╔══

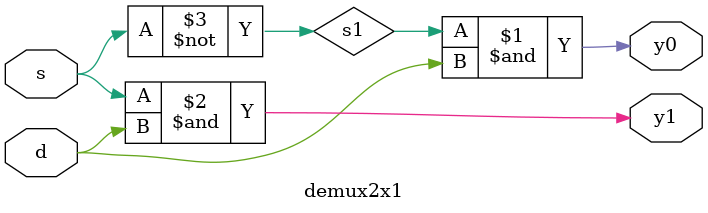
<source format=v>
module demux2x1(s,d,y1,y0);
input s,d;
output y0,y1;
not(s1,s);
and(y0,s1,d);
and(y1,s,d);
endmodule



</source>
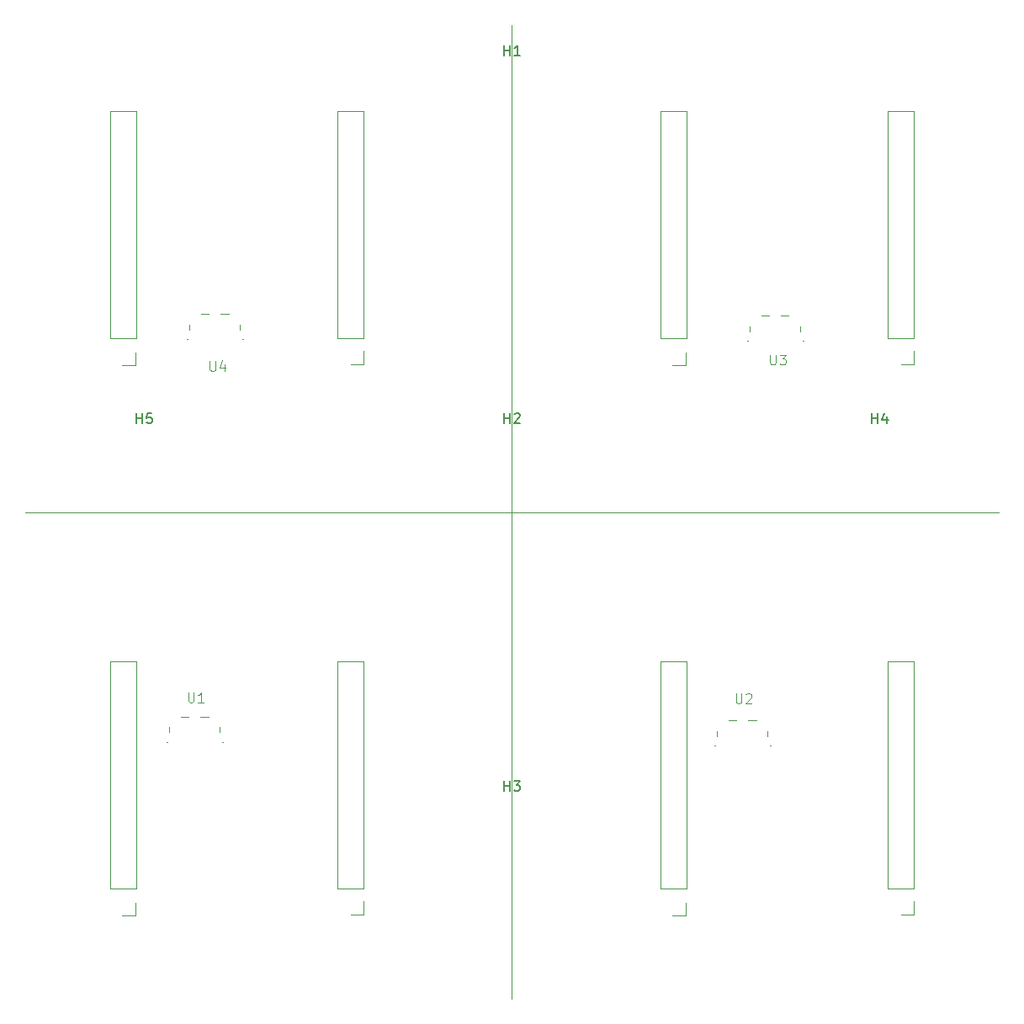
<source format=gbr>
%TF.GenerationSoftware,KiCad,Pcbnew,7.0.5-0*%
%TF.CreationDate,2024-05-08T17:08:20-04:00*%
%TF.ProjectId,quad_sipm,71756164-5f73-4697-906d-2e6b69636164,8.1*%
%TF.SameCoordinates,Original*%
%TF.FileFunction,Legend,Top*%
%TF.FilePolarity,Positive*%
%FSLAX46Y46*%
G04 Gerber Fmt 4.6, Leading zero omitted, Abs format (unit mm)*
G04 Created by KiCad (PCBNEW 7.0.5-0) date 2024-05-08 17:08:20*
%MOMM*%
%LPD*%
G01*
G04 APERTURE LIST*
%ADD10C,0.120000*%
%ADD11C,0.150000*%
%ADD12C,0.100000*%
G04 APERTURE END LIST*
D10*
X51000000Y-100000000D02*
X149000000Y-100000000D01*
X100000000Y-51000000D02*
X100000000Y-149000000D01*
D11*
%TO.C,H2*%
X99238095Y-91054819D02*
X99238095Y-90054819D01*
X99238095Y-90531009D02*
X99809523Y-90531009D01*
X99809523Y-91054819D02*
X99809523Y-90054819D01*
X100238095Y-90150057D02*
X100285714Y-90102438D01*
X100285714Y-90102438D02*
X100380952Y-90054819D01*
X100380952Y-90054819D02*
X100619047Y-90054819D01*
X100619047Y-90054819D02*
X100714285Y-90102438D01*
X100714285Y-90102438D02*
X100761904Y-90150057D01*
X100761904Y-90150057D02*
X100809523Y-90245295D01*
X100809523Y-90245295D02*
X100809523Y-90340533D01*
X100809523Y-90340533D02*
X100761904Y-90483390D01*
X100761904Y-90483390D02*
X100190476Y-91054819D01*
X100190476Y-91054819D02*
X100809523Y-91054819D01*
%TO.C,H3*%
X99238095Y-128054819D02*
X99238095Y-127054819D01*
X99238095Y-127531009D02*
X99809523Y-127531009D01*
X99809523Y-128054819D02*
X99809523Y-127054819D01*
X100190476Y-127054819D02*
X100809523Y-127054819D01*
X100809523Y-127054819D02*
X100476190Y-127435771D01*
X100476190Y-127435771D02*
X100619047Y-127435771D01*
X100619047Y-127435771D02*
X100714285Y-127483390D01*
X100714285Y-127483390D02*
X100761904Y-127531009D01*
X100761904Y-127531009D02*
X100809523Y-127626247D01*
X100809523Y-127626247D02*
X100809523Y-127864342D01*
X100809523Y-127864342D02*
X100761904Y-127959580D01*
X100761904Y-127959580D02*
X100714285Y-128007200D01*
X100714285Y-128007200D02*
X100619047Y-128054819D01*
X100619047Y-128054819D02*
X100333333Y-128054819D01*
X100333333Y-128054819D02*
X100238095Y-128007200D01*
X100238095Y-128007200D02*
X100190476Y-127959580D01*
%TO.C,H4*%
X136238095Y-91054819D02*
X136238095Y-90054819D01*
X136238095Y-90531009D02*
X136809523Y-90531009D01*
X136809523Y-91054819D02*
X136809523Y-90054819D01*
X137714285Y-90388152D02*
X137714285Y-91054819D01*
X137476190Y-90007200D02*
X137238095Y-90721485D01*
X137238095Y-90721485D02*
X137857142Y-90721485D01*
%TO.C,H5*%
X62238095Y-91054819D02*
X62238095Y-90054819D01*
X62238095Y-90531009D02*
X62809523Y-90531009D01*
X62809523Y-91054819D02*
X62809523Y-90054819D01*
X63761904Y-90054819D02*
X63285714Y-90054819D01*
X63285714Y-90054819D02*
X63238095Y-90531009D01*
X63238095Y-90531009D02*
X63285714Y-90483390D01*
X63285714Y-90483390D02*
X63380952Y-90435771D01*
X63380952Y-90435771D02*
X63619047Y-90435771D01*
X63619047Y-90435771D02*
X63714285Y-90483390D01*
X63714285Y-90483390D02*
X63761904Y-90531009D01*
X63761904Y-90531009D02*
X63809523Y-90626247D01*
X63809523Y-90626247D02*
X63809523Y-90864342D01*
X63809523Y-90864342D02*
X63761904Y-90959580D01*
X63761904Y-90959580D02*
X63714285Y-91007200D01*
X63714285Y-91007200D02*
X63619047Y-91054819D01*
X63619047Y-91054819D02*
X63380952Y-91054819D01*
X63380952Y-91054819D02*
X63285714Y-91007200D01*
X63285714Y-91007200D02*
X63238095Y-90959580D01*
%TO.C,H1*%
X99238095Y-54054819D02*
X99238095Y-53054819D01*
X99238095Y-53531009D02*
X99809523Y-53531009D01*
X99809523Y-54054819D02*
X99809523Y-53054819D01*
X100809523Y-54054819D02*
X100238095Y-54054819D01*
X100523809Y-54054819D02*
X100523809Y-53054819D01*
X100523809Y-53054819D02*
X100428571Y-53197676D01*
X100428571Y-53197676D02*
X100333333Y-53292914D01*
X100333333Y-53292914D02*
X100238095Y-53340533D01*
D12*
%TO.C,U4*%
X69596095Y-84797019D02*
X69596095Y-85606542D01*
X69596095Y-85606542D02*
X69643714Y-85701780D01*
X69643714Y-85701780D02*
X69691333Y-85749400D01*
X69691333Y-85749400D02*
X69786571Y-85797019D01*
X69786571Y-85797019D02*
X69977047Y-85797019D01*
X69977047Y-85797019D02*
X70072285Y-85749400D01*
X70072285Y-85749400D02*
X70119904Y-85701780D01*
X70119904Y-85701780D02*
X70167523Y-85606542D01*
X70167523Y-85606542D02*
X70167523Y-84797019D01*
X71072285Y-85130352D02*
X71072285Y-85797019D01*
X70834190Y-84749400D02*
X70596095Y-85463685D01*
X70596095Y-85463685D02*
X71215142Y-85463685D01*
%TO.C,U1*%
X67424395Y-118138919D02*
X67424395Y-118948442D01*
X67424395Y-118948442D02*
X67472014Y-119043680D01*
X67472014Y-119043680D02*
X67519633Y-119091300D01*
X67519633Y-119091300D02*
X67614871Y-119138919D01*
X67614871Y-119138919D02*
X67805347Y-119138919D01*
X67805347Y-119138919D02*
X67900585Y-119091300D01*
X67900585Y-119091300D02*
X67948204Y-119043680D01*
X67948204Y-119043680D02*
X67995823Y-118948442D01*
X67995823Y-118948442D02*
X67995823Y-118138919D01*
X68995823Y-119138919D02*
X68424395Y-119138919D01*
X68710109Y-119138919D02*
X68710109Y-118138919D01*
X68710109Y-118138919D02*
X68614871Y-118281776D01*
X68614871Y-118281776D02*
X68519633Y-118377014D01*
X68519633Y-118377014D02*
X68424395Y-118424633D01*
%TO.C,U2*%
X122529695Y-118257619D02*
X122529695Y-119067142D01*
X122529695Y-119067142D02*
X122577314Y-119162380D01*
X122577314Y-119162380D02*
X122624933Y-119210000D01*
X122624933Y-119210000D02*
X122720171Y-119257619D01*
X122720171Y-119257619D02*
X122910647Y-119257619D01*
X122910647Y-119257619D02*
X123005885Y-119210000D01*
X123005885Y-119210000D02*
X123053504Y-119162380D01*
X123053504Y-119162380D02*
X123101123Y-119067142D01*
X123101123Y-119067142D02*
X123101123Y-118257619D01*
X123529695Y-118352857D02*
X123577314Y-118305238D01*
X123577314Y-118305238D02*
X123672552Y-118257619D01*
X123672552Y-118257619D02*
X123910647Y-118257619D01*
X123910647Y-118257619D02*
X124005885Y-118305238D01*
X124005885Y-118305238D02*
X124053504Y-118352857D01*
X124053504Y-118352857D02*
X124101123Y-118448095D01*
X124101123Y-118448095D02*
X124101123Y-118543333D01*
X124101123Y-118543333D02*
X124053504Y-118686190D01*
X124053504Y-118686190D02*
X123482076Y-119257619D01*
X123482076Y-119257619D02*
X124101123Y-119257619D01*
%TO.C,U3*%
X125979295Y-84166419D02*
X125979295Y-84975942D01*
X125979295Y-84975942D02*
X126026914Y-85071180D01*
X126026914Y-85071180D02*
X126074533Y-85118800D01*
X126074533Y-85118800D02*
X126169771Y-85166419D01*
X126169771Y-85166419D02*
X126360247Y-85166419D01*
X126360247Y-85166419D02*
X126455485Y-85118800D01*
X126455485Y-85118800D02*
X126503104Y-85071180D01*
X126503104Y-85071180D02*
X126550723Y-84975942D01*
X126550723Y-84975942D02*
X126550723Y-84166419D01*
X126931676Y-84166419D02*
X127550723Y-84166419D01*
X127550723Y-84166419D02*
X127217390Y-84547371D01*
X127217390Y-84547371D02*
X127360247Y-84547371D01*
X127360247Y-84547371D02*
X127455485Y-84594990D01*
X127455485Y-84594990D02*
X127503104Y-84642609D01*
X127503104Y-84642609D02*
X127550723Y-84737847D01*
X127550723Y-84737847D02*
X127550723Y-84975942D01*
X127550723Y-84975942D02*
X127503104Y-85071180D01*
X127503104Y-85071180D02*
X127455485Y-85118800D01*
X127455485Y-85118800D02*
X127360247Y-85166419D01*
X127360247Y-85166419D02*
X127074533Y-85166419D01*
X127074533Y-85166419D02*
X126979295Y-85118800D01*
X126979295Y-85118800D02*
X126931676Y-85071180D01*
D10*
%TO.C,J7*%
X140476000Y-85150000D02*
X139146000Y-85150000D01*
X140476000Y-83820000D02*
X140476000Y-85150000D01*
X140476000Y-82550000D02*
X140476000Y-59630000D01*
X140476000Y-82550000D02*
X137816000Y-82550000D01*
X140476000Y-59630000D02*
X137816000Y-59630000D01*
X137816000Y-82550000D02*
X137816000Y-59630000D01*
X117616000Y-82550000D02*
X117616000Y-59630000D01*
X117616000Y-82550000D02*
X114956000Y-82550000D01*
X117616000Y-59630000D02*
X114956000Y-59630000D01*
X117463600Y-85251600D02*
X116133600Y-85251600D01*
X117463600Y-83921600D02*
X117463600Y-85251600D01*
X114956000Y-82550000D02*
X114956000Y-59630000D01*
%TO.C,J8*%
X85104000Y-85150000D02*
X83774000Y-85150000D01*
X85104000Y-83820000D02*
X85104000Y-85150000D01*
X85104000Y-82550000D02*
X85104000Y-59630000D01*
X85104000Y-82550000D02*
X82444000Y-82550000D01*
X85104000Y-59630000D02*
X82444000Y-59630000D01*
X82444000Y-82550000D02*
X82444000Y-59630000D01*
X62244000Y-82550000D02*
X62244000Y-59630000D01*
X62244000Y-82550000D02*
X59584000Y-82550000D01*
X62244000Y-59630000D02*
X59584000Y-59630000D01*
X62091600Y-85251600D02*
X60761600Y-85251600D01*
X62091600Y-83921600D02*
X62091600Y-85251600D01*
X59584000Y-82550000D02*
X59584000Y-59630000D01*
%TO.C,J6*%
X85104000Y-140522000D02*
X83774000Y-140522000D01*
X85104000Y-139192000D02*
X85104000Y-140522000D01*
X85104000Y-137922000D02*
X85104000Y-115002000D01*
X85104000Y-137922000D02*
X82444000Y-137922000D01*
X85104000Y-115002000D02*
X82444000Y-115002000D01*
X82444000Y-137922000D02*
X82444000Y-115002000D01*
X62244000Y-137922000D02*
X62244000Y-115002000D01*
X62244000Y-137922000D02*
X59584000Y-137922000D01*
X62244000Y-115002000D02*
X59584000Y-115002000D01*
X62091600Y-140623600D02*
X60761600Y-140623600D01*
X62091600Y-139293600D02*
X62091600Y-140623600D01*
X59584000Y-137922000D02*
X59584000Y-115002000D01*
%TO.C,J5*%
X140476000Y-140522000D02*
X139146000Y-140522000D01*
X140476000Y-139192000D02*
X140476000Y-140522000D01*
X140476000Y-137922000D02*
X140476000Y-115002000D01*
X140476000Y-137922000D02*
X137816000Y-137922000D01*
X140476000Y-115002000D02*
X137816000Y-115002000D01*
X137816000Y-137922000D02*
X137816000Y-115002000D01*
X117616000Y-137922000D02*
X117616000Y-115002000D01*
X117616000Y-137922000D02*
X114956000Y-137922000D01*
X117616000Y-115002000D02*
X114956000Y-115002000D01*
X117463600Y-140623600D02*
X116133600Y-140623600D01*
X117463600Y-139293600D02*
X117463600Y-140623600D01*
X114956000Y-137922000D02*
X114956000Y-115002000D01*
D12*
%TO.C,U4*%
X67360800Y-82600800D02*
X67259200Y-82600800D01*
X67564000Y-81635600D02*
X67564000Y-81127600D01*
X68732400Y-80060800D02*
X69494400Y-80060800D01*
X70662800Y-80060800D02*
X71475600Y-80060800D01*
X72644000Y-81635600D02*
X72644000Y-81127600D01*
X72847200Y-82600800D02*
X72948800Y-82600800D01*
%TO.C,U1*%
X65341500Y-123126500D02*
X65239900Y-123126500D01*
X65544700Y-122161300D02*
X65544700Y-121653300D01*
X66713100Y-120586500D02*
X67475100Y-120586500D01*
X68643500Y-120586500D02*
X69456300Y-120586500D01*
X70624700Y-122161300D02*
X70624700Y-121653300D01*
X70827900Y-123126500D02*
X70929500Y-123126500D01*
%TO.C,U2*%
X120446800Y-123499200D02*
X120345200Y-123499200D01*
X120650000Y-122534000D02*
X120650000Y-122026000D01*
X121818400Y-120959200D02*
X122580400Y-120959200D01*
X123748800Y-120959200D02*
X124561600Y-120959200D01*
X125730000Y-122534000D02*
X125730000Y-122026000D01*
X125933200Y-123499200D02*
X126034800Y-123499200D01*
%TO.C,U3*%
X123744000Y-82804000D02*
X123642400Y-82804000D01*
X123947200Y-81838800D02*
X123947200Y-81330800D01*
X125115600Y-80264000D02*
X125877600Y-80264000D01*
X127046000Y-80264000D02*
X127858800Y-80264000D01*
X129027200Y-81838800D02*
X129027200Y-81330800D01*
X129230400Y-82804000D02*
X129332000Y-82804000D01*
%TD*%
M02*

</source>
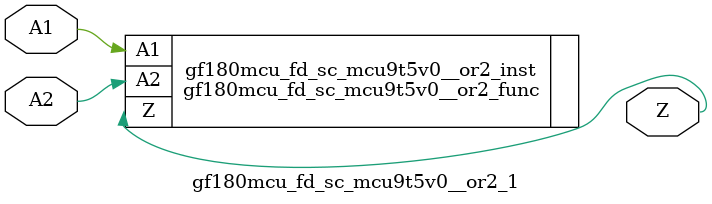
<source format=v>

`ifndef GF180MCU_FD_SC_MCU9T5V0__OR2_1_V
`define GF180MCU_FD_SC_MCU9T5V0__OR2_1_V

`include "gf180mcu_fd_sc_mcu9t5v0__or2_func.v"

`ifdef USE_POWER_PINS
module gf180mcu_fd_sc_mcu9t5v0__or2_1( A1, A2, Z, VDD, VSS );
inout VDD, VSS;
`else // If not USE_POWER_PINS
module gf180mcu_fd_sc_mcu9t5v0__or2_1( A1, A2, Z );
`endif // If not USE_POWER_PINS
input A1, A2;
output Z;

`ifdef USE_POWER_PINS
  gf180mcu_fd_sc_mcu9t5v0__or2_func gf180mcu_fd_sc_mcu9t5v0__or2_inst(.A1(A1),.A2(A2),.Z(Z),.VDD(VDD),.VSS(VSS));
`else // If not USE_POWER_PINS
  gf180mcu_fd_sc_mcu9t5v0__or2_func gf180mcu_fd_sc_mcu9t5v0__or2_inst(.A1(A1),.A2(A2),.Z(Z));
`endif // If not USE_POWER_PINS

`ifndef FUNCTIONAL
	// spec_gates_begin


	// spec_gates_end



   specify

	// specify_block_begin

	// comb arc A1 --> Z
	 (A1 => Z) = (1.0,1.0);

	// comb arc A2 --> Z
	 (A2 => Z) = (1.0,1.0);

	// specify_block_end

   endspecify

   `endif

endmodule
`endif // GF180MCU_FD_SC_MCU9T5V0__OR2_1_V

</source>
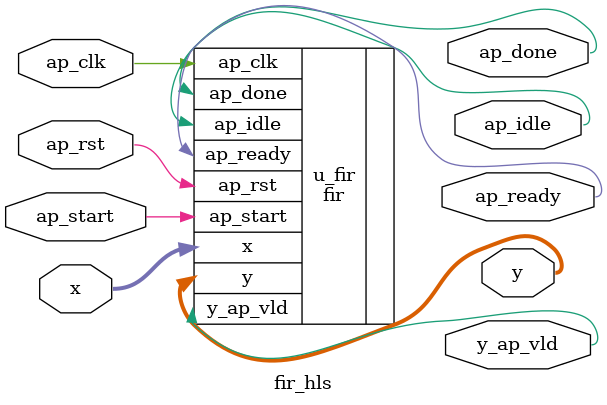
<source format=v>

module fir_hls (
        ap_clk,
        ap_rst,
        ap_start,
        ap_done,
        ap_idle,
        ap_ready,
        y,
        y_ap_vld,
        x
);
input   ap_clk;
input   ap_rst;
input   ap_start;
output   ap_done;
output   ap_idle;
output   ap_ready;
output  [15:0] y;
output   y_ap_vld;
input  [7:0] x;

fir u_fir (
    .ap_clk(ap_clk),
    .ap_rst(ap_rst),
    .ap_start(ap_start),
    .ap_done(ap_done),
    .ap_idle(ap_idle),
    .ap_ready(ap_ready),
    .y(y),
    .y_ap_vld(y_ap_vld),
    .x(x));

endmodule

</source>
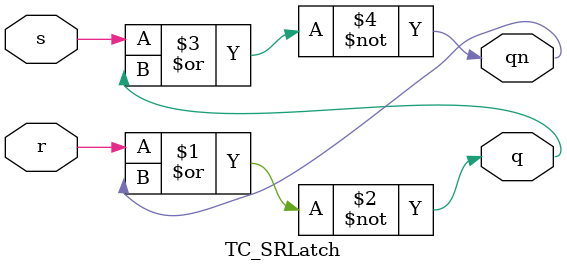
<source format=v>
module TC_SRLatch (s, r, q, qn);
    input s;
    input r;
    output q;
    output qn;
    
    assign q = ~(r | qn);
    assign qn = ~(s | q);
endmodule


</source>
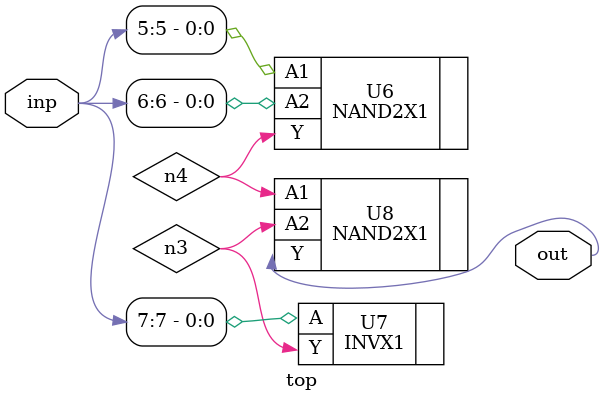
<source format=sv>


module top ( inp, out );
  input [7:0] inp;
  output out;
  wire   n3, n4;

  NAND2X1 U6 ( .A1(inp[5]), .A2(inp[6]), .Y(n4) );
  INVX1 U7 ( .A(inp[7]), .Y(n3) );
  NAND2X1 U8 ( .A1(n4), .A2(n3), .Y(out) );
endmodule


</source>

╚══

◆ Exercise objective ◆
Everything above from the line containing "X100238095Y-53340533D01*" down to the line containing "X67995823Y-118138919D01*" is to be transcribed exactly, with both of those lines included and nothing else added.

◆ Task response ◆
X100238095Y-53340533D01*
D12*
%TO.C,U4*%
X69596095Y-84797019D02*
X69596095Y-85606542D01*
X69596095Y-85606542D02*
X69643714Y-85701780D01*
X69643714Y-85701780D02*
X69691333Y-85749400D01*
X69691333Y-85749400D02*
X69786571Y-85797019D01*
X69786571Y-85797019D02*
X69977047Y-85797019D01*
X69977047Y-85797019D02*
X70072285Y-85749400D01*
X70072285Y-85749400D02*
X70119904Y-85701780D01*
X70119904Y-85701780D02*
X70167523Y-85606542D01*
X70167523Y-85606542D02*
X70167523Y-84797019D01*
X71072285Y-85130352D02*
X71072285Y-85797019D01*
X70834190Y-84749400D02*
X70596095Y-85463685D01*
X70596095Y-85463685D02*
X71215142Y-85463685D01*
%TO.C,U1*%
X67424395Y-118138919D02*
X67424395Y-118948442D01*
X67424395Y-118948442D02*
X67472014Y-119043680D01*
X67472014Y-119043680D02*
X67519633Y-119091300D01*
X67519633Y-119091300D02*
X67614871Y-119138919D01*
X67614871Y-119138919D02*
X67805347Y-119138919D01*
X67805347Y-119138919D02*
X67900585Y-119091300D01*
X67900585Y-119091300D02*
X67948204Y-119043680D01*
X67948204Y-119043680D02*
X67995823Y-118948442D01*
X67995823Y-118948442D02*
X67995823Y-118138919D01*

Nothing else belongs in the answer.